KRjogja.com - DALAM dunia yang semakin kompleks, perilaku fraud dan integritas sering kali berada di dua sisi yang bertolak belakang. Fraud, atau kecurangan, sering dianggap sebagai jalan pintas untuk mencapai keuntungan pribadi, sementara integritas menekankan pentingnya kejujuran dan konsistensi dalam tindakan.
Kedua hal ini muncul di berbagai sektor, mulai dari bisnis hingga pemerintahan, dan sering berhadapan dalam menentukan arah dan nilai yang dipegang oleh individu maupun organisasi. Tulisan ini akan membahas faktor-faktor yang mempengaruhi pilihan seseorang antara perilaku fraud atau menjaga integritas, serta dampak yang ditimbulkan dari keduanya.
Mengapa Fraud Bisa Terjadi?
Pada tahun 1953, Cressey mengembangkan Teori Segitiga Fraud (Fraud Triangle) yang menjelaskan tiga faktor utama penyebab kecurangan: tekanan (pressure), kesempatan (opportunity), dan rasionalisasi (rationalization). Ketiga faktor ini, bahkan jika hanya satu yang terjadi, dapat menciptakan kondisi yang mendorong seseorang untuk melakukan fraud. Berikut penjelasan ketiganya:
1.Pressure: Individu merasa tertekan oleh situasi tertentu, seperti masalah finansial atau tuntutan eksternal, yang mendorong mereka untuk melakukan kecurangan.
2.Opportunity: Seseorang memanfaatkan kelemahan dalam sistem, seperti kurangnya pengawasan, untuk melakukan fraud tanpa terdeteksi.
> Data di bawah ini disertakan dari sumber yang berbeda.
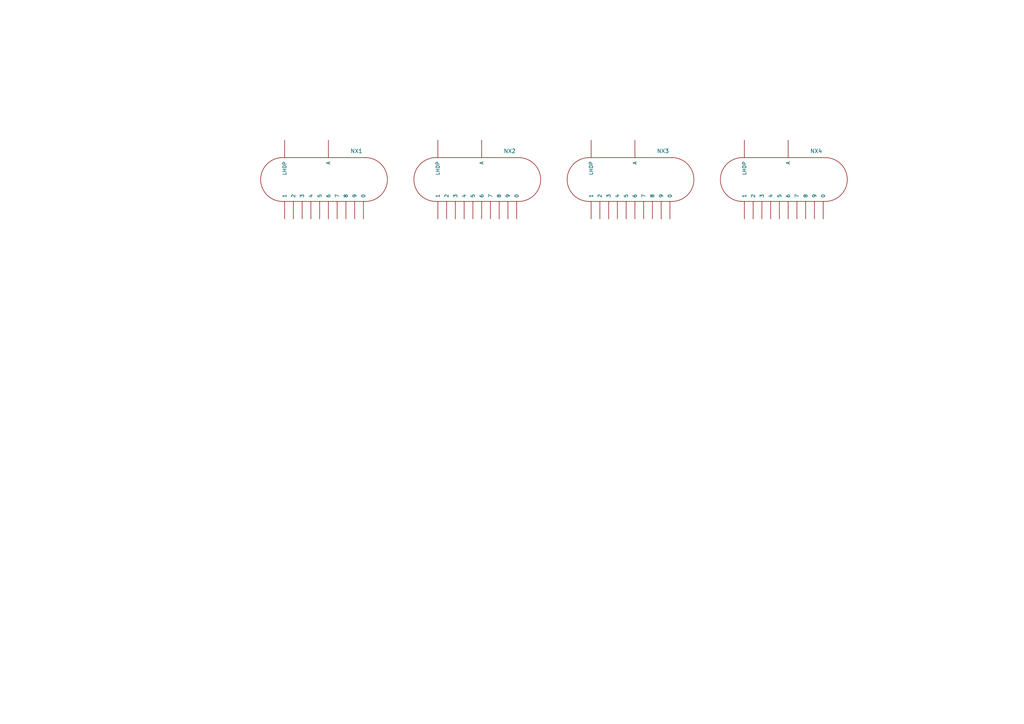
<source format=kicad_sch>
(kicad_sch
	(version 20231120)
	(generator "eeschema")
	(generator_version "8.0")
	(uuid "a7f3666a-b56e-4770-be09-c5aabed55cdf")
	(paper "A4")
	
	(symbol
		(lib_id "nixies-us:IN-12BIN-12-DSUB")
		(at 139.7 50.8 90)
		(unit 1)
		(exclude_from_sim no)
		(in_bom yes)
		(on_board yes)
		(dnp no)
		(uuid "1067a897-4490-4118-898a-c8cf643039be")
		(property "Reference" "NX2"
			(at 146.05 43.815 90)
			(effects
				(font
					(size 1.143 1.143)
				)
				(justify right)
			)
		)
		(property "Value" "IN-12BIN-12-DSUB"
			(at 139.7 50.8 0)
			(effects
				(font
					(size 1.143 1.143)
				)
				(justify left bottom)
				(hide yes)
			)
		)
		(property "Footprint" "nixies-us_IN-12-DSUB"
			(at 135.89 50.038 0)
			(effects
				(font
					(size 0.508 0.508)
				)
				(hide yes)
			)
		)
		(property "Datasheet" ""
			(at 139.7 50.8 0)
			(effects
				(font
					(size 1.27 1.27)
				)
				(hide yes)
			)
		)
		(property "Description" ""
			(at 139.7 50.8 0)
			(effects
				(font
					(size 1.27 1.27)
				)
				(hide yes)
			)
		)
		(pin "0"
			(uuid "27fe82b2-33a1-4793-80ca-89189c8552c7")
		)
		(pin "1"
			(uuid "c57f2329-f71c-4e67-88da-d2d4f0f8be87")
		)
		(pin "2"
			(uuid "1edccf7e-97e9-4cfb-abae-6709664a5dc5")
		)
		(pin "3"
			(uuid "079ab624-857b-44cd-8865-d1988de7237f")
		)
		(pin "4"
			(uuid "6b502c6d-21f1-4d9a-8ee4-bb8691ffe50a")
		)
		(pin "5"
			(uuid "15cfdad6-c314-421a-9a98-554bb35bc1ac")
		)
		(pin "6"
			(uuid "89f408f2-7080-4c65-ad3b-0eeb22cf175f")
		)
		(pin "7"
			(uuid "2d1d9fd6-1653-44e8-8827-d3f559da3dee")
		)
		(pin "8"
			(uuid "d111c93c-d221-4114-aaff-2dd5df86cc07")
		)
		(pin "9"
			(uuid "a75a8d27-1707-400d-9eb8-a7911b654115")
		)
		(pin "A"
			(uuid "78217311-ad89-4b8c-af40-cc9dc3a97dfd")
		)
		(pin "LHDP"
			(uuid "047f5641-6c30-4c97-88f8-bd5ea47efd90")
		)
		(instances
			(project "rp_nixie"
				(path "/56c65019-066c-47cb-99e5-7a3ed779dcda/ad20cdb6-2fed-49cf-855d-274aa53a7e77"
					(reference "NX2")
					(unit 1)
				)
			)
		)
	)
	(symbol
		(lib_id "nixies-us:IN-12BIN-12-DSUB")
		(at 95.25 50.8 90)
		(unit 1)
		(exclude_from_sim no)
		(in_bom yes)
		(on_board yes)
		(dnp no)
		(uuid "c1df263e-5fd7-4caf-b3ab-5f0f9e9ae194")
		(property "Reference" "NX1"
			(at 101.6 43.815 90)
			(effects
				(font
					(size 1.143 1.143)
				)
				(justify right)
			)
		)
		(property "Value" "IN-12BIN-12-DSUB"
			(at 95.25 50.8 0)
			(effects
				(font
					(size 1.143 1.143)
				)
				(justify left bottom)
				(hide yes)
			)
		)
		(property "Footprint" "nixies-us_IN-12-DSUB"
			(at 91.44 50.038 0)
			(effects
				(font
					(size 0.508 0.508)
				)
				(hide yes)
			)
		)
		(property "Datasheet" ""
			(at 95.25 50.8 0)
			(effects
				(font
					(size 1.27 1.27)
				)
				(hide yes)
			)
		)
		(property "Description" ""
			(at 95.25 50.8 0)
			(effects
				(font
					(size 1.27 1.27)
				)
				(hide yes)
			)
		)
		(pin "0"
			(uuid "a40bd9dc-04e3-4844-91b1-86e1e49f3054")
		)
		(pin "1"
			(uuid "42206de5-e9c6-4a9a-bc44-889559e89b64")
		)
		(pin "2"
			(uuid "3c3767e1-a919-48d5-ab59-887dc09a77ea")
		)
		(pin "3"
			(uuid "be34de90-463e-42ff-849d-c4de669392a9")
		)
		(pin "4"
			(uuid "05e33881-59fe-46d8-8a0d-42c029ee5c44")
		)
		(pin "5"
			(uuid "44b49c95-2087-4bb8-9f7f-dfb794cceaaf")
		)
		(pin "6"
			(uuid "4ed13517-0cfd-42a4-84f6-7b56ff6b59a0")
		)
		(pin "7"
			(uuid "88d89edf-f7b1-4528-a902-5cc761a139cd")
		)
		(pin "8"
			(uuid "51908596-24b2-4a2d-b389-4e5bd7243f97")
		)
		(pin "9"
			(uuid "5b2b1fef-3a64-4745-9af0-f8d46be87ea6")
		)
		(pin "A"
			(uuid "078f7cb6-0f75-4647-b034-ff8f16c55b3a")
		)
		(pin "LHDP"
			(uuid "02d41704-09af-41d0-acad-8d314385e9af")
		)
		(instances
			(project "rp_nixie"
				(path "/56c65019-066c-47cb-99e5-7a3ed779dcda/ad20cdb6-2fed-49cf-855d-274aa53a7e77"
					(reference "NX1")
					(unit 1)
				)
			)
		)
	)
	(symbol
		(lib_id "nixies-us:IN-12BIN-12-DSUB")
		(at 184.15 50.8 90)
		(unit 1)
		(exclude_from_sim no)
		(in_bom yes)
		(on_board yes)
		(dnp no)
		(uuid "db341b59-8417-4691-b9a4-6649135514b8")
		(property "Reference" "NX3"
			(at 190.5 43.815 90)
			(effects
				(font
					(size 1.143 1.143)
				)
				(justify right)
			)
		)
		(property "Value" "IN-12BIN-12-DSUB"
			(at 184.15 50.8 0)
			(effects
				(font
					(size 1.143 1.143)
				)
				(justify left bottom)
				(hide yes)
			)
		)
		(property "Footprint" "nixies-us_IN-12-DSUB"
			(at 180.34 50.038 0)
			(effects
				(font
					(size 0.508 0.508)
				)
				(hide yes)
			)
		)
		(property "Datasheet" ""
			(at 184.15 50.8 0)
			(effects
				(font
					(size 1.27 1.27)
				)
				(hide yes)
			)
		)
		(property "Description" ""
			(at 184.15 50.8 0)
			(effects
				(font
					(size 1.27 1.27)
				)
				(hide yes)
			)
		)
		(pin "0"
			(uuid "10661d45-9e66-42ab-a757-893c6eaef866")
		)
		(pin "1"
			(uuid "0d06323c-776b-4e4e-9f2d-16d4b3be69f5")
		)
		(pin "2"
			(uuid "5f533bfb-4409-4b3d-a292-009cf0709ab4")
		)
		(pin "3"
			(uuid "9fb40aed-4c88-44f3-ae24-4e3cccf533d8")
		)
		(pin "4"
			(uuid "debfef6b-7ec3-4fa6-813d-fed5853db12c")
		)
		(pin "5"
			(uuid "b4bec268-4c2f-43c2-bf63-0871b1656803")
		)
		(pin "6"
			(uuid "f31362a9-2eee-4485-a693-a023f14ca7bb")
		)
		(pin "7"
			(uuid "dac87107-4b30-445f-86f8-be120e2710c1")
		)
		(pin "8"
			(uuid "091806a2-bd38-4f55-9c5d-65c0cfc98467")
		)
		(pin "9"
			(uuid "c08dd471-6326-4cc4-bab0-40c394fc31c9")
		)
		(pin "A"
			(uuid "f1584556-15dc-40fe-a55f-e2d17dff0a8c")
		)
		(pin "LHDP"
			(uuid "9170fb83-44ff-4d17-a03e-f5dbe4ef5b8c")
		)
		(instances
			(project "rp_nixie"
				(path "/56c65019-066c-47cb-99e5-7a3ed779dcda/ad20cdb6-2fed-49cf-855d-274aa53a7e77"
					(reference "NX3")
					(unit 1)
				)
			)
		)
	)
	(symbol
		(lib_id "nixies-us:IN-12BIN-12-DSUB")
		(at 228.6 50.8 90)
		(unit 1)
		(exclude_from_sim no)
		(in_bom yes)
		(on_board yes)
		(dnp no)
		(uuid "e373233b-1cc5-46ac-b6ce-93abc1496546")
		(property "Reference" "NX4"
			(at 234.95 43.815 90)
			(effects
				(font
					(size 1.143 1.143)
				)
				(justify right)
			)
		)
		(property "Value" "IN-12BIN-12-DSUB"
			(at 228.6 50.8 0)
			(effects
				(font
					(size 1.143 1.143)
				)
				(justify left bottom)
				(hide yes)
			)
		)
		(property "Footprint" "nixies-us_IN-12-DSUB"
			(at 224.79 50.038 0)
			(effects
				(font
					(size 0.508 0.508)
				)
				(hide yes)
			)
		)
		(property "Datasheet" ""
			(at 228.6 50.8 0)
			(effects
				(font
					(size 1.27 1.27)
				)
				(hide yes)
			)
		)
		(property "Description" ""
			(at 228.6 50.8 0)
			(effects
				(font
					(size 1.27 1.27)
				)
				(hide yes)
			)
		)
		(pin "0"
			(uuid "99d42757-72ca-47db-8527-83c95461038f")
		)
		(pin "1"
			(uuid "87057703-701b-40b9-bc58-f30d716b1464")
		)
		(pin "2"
			(uuid "63fd5d17-adf2-44a7-bffc-b05504ecd525")
		)
		(pin "3"
			(uuid "4a11eb62-2faa-4a80-b59c-8adc9b12ec30")
		)
		(pin "4"
			(uuid "d3391b90-1c51-4650-b9b3-2ddb037446c7")
		)
		(pin "5"
			(uuid "31c83218-1b6c-4507-81b4-3fec42cd6870")
		)
		(pin "6"
			(uuid "0b5c07e5-2c5a-4e1d-b200-ac63ba12225c")
		)
		(pin "7"
			(uuid "32b5290b-671e-4380-b86d-7105efcfe764")
		)
		(pin "8"
			(uuid "242dfd8e-6dae-4765-97ee-0f0c340e3d59")
		)
		(pin "9"
			(uuid "f1b1e14a-d84e-4da4-83a1-eb2be92876cb")
		)
		(pin "A"
			(uuid "0ed7d487-027b-42e7-bad4-dc8a47164fc1")
		)
		(pin "LHDP"
			(uuid "90f05e1c-521e-4e0d-8a80-53332cf7f487")
		)
		(instances
			(project "rp_nixie"
				(path "/56c65019-066c-47cb-99e5-7a3ed779dcda/ad20cdb6-2fed-49cf-855d-274aa53a7e77"
					(reference "NX4")
					(unit 1)
				)
			)
		)
	)
)
</source>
3.Rationalization: Individu mencari pembenaran untuk tindakan mereka, seperti meyakini bahwa "semua orang melakukannya" atau merasa berhak melakukan kecurangan karena situasi yang dihadapi.
Kontra Fraud: Membangun Integritas
Fraud adalah masalah serius yang merugikan organisasi, individu, dan negara. Untuk mengatasinya, membangun integritas dalam sistem atau organisasi merupakan langkah efektif. Integritas, yang mencakup kejujuran, transparansi, dan konsistensi, dapat mengurangi peluang fraud dan menciptakan lingkungan yang etis. Beberapa cara untuk membangun integritas antara lain:
1) menciptakan budaya integritas,
2) kepemimpinan yang transparan,
3) penguatan sistem pengendalian internal,
4) pendidikan dan pelatihan etika, serta
5) membangun transparansi dalam pengambilan keputusan.